▸ WORK TASK: Begin at the line containing "All’aeroporto di Arlanda si trovano i s" in the data below and go on through the line containing "Copyright ©2026", repeating each line exactly; include both ends and no other line.

MATERIALS PROVIDED: Begin

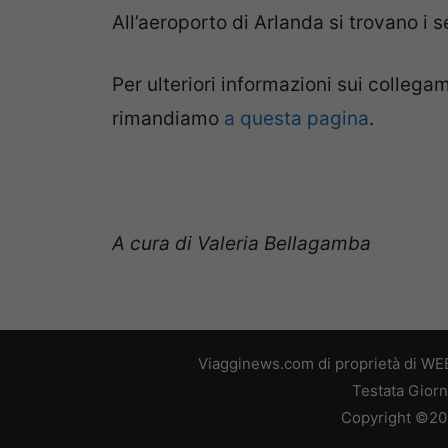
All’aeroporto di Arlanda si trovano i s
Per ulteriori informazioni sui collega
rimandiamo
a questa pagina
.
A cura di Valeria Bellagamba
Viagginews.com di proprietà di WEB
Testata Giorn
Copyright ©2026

MATERIALS PROVIDED: End
MATERIALS PROVIDED: Begin

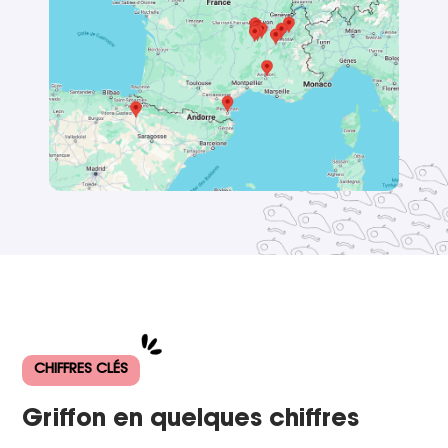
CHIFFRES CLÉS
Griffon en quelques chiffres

MATERIALS PROVIDED: End

▸ PROBLEM SOLUTION:
All’aeroporto di Arlanda si trovano i s
Per ulteriori informazioni sui collega
rimandiamo
a questa pagina
.
A cura di Valeria Bellagamba
Viagginews.com di proprietà di WEB
Testata Giorn
Copyright ©2026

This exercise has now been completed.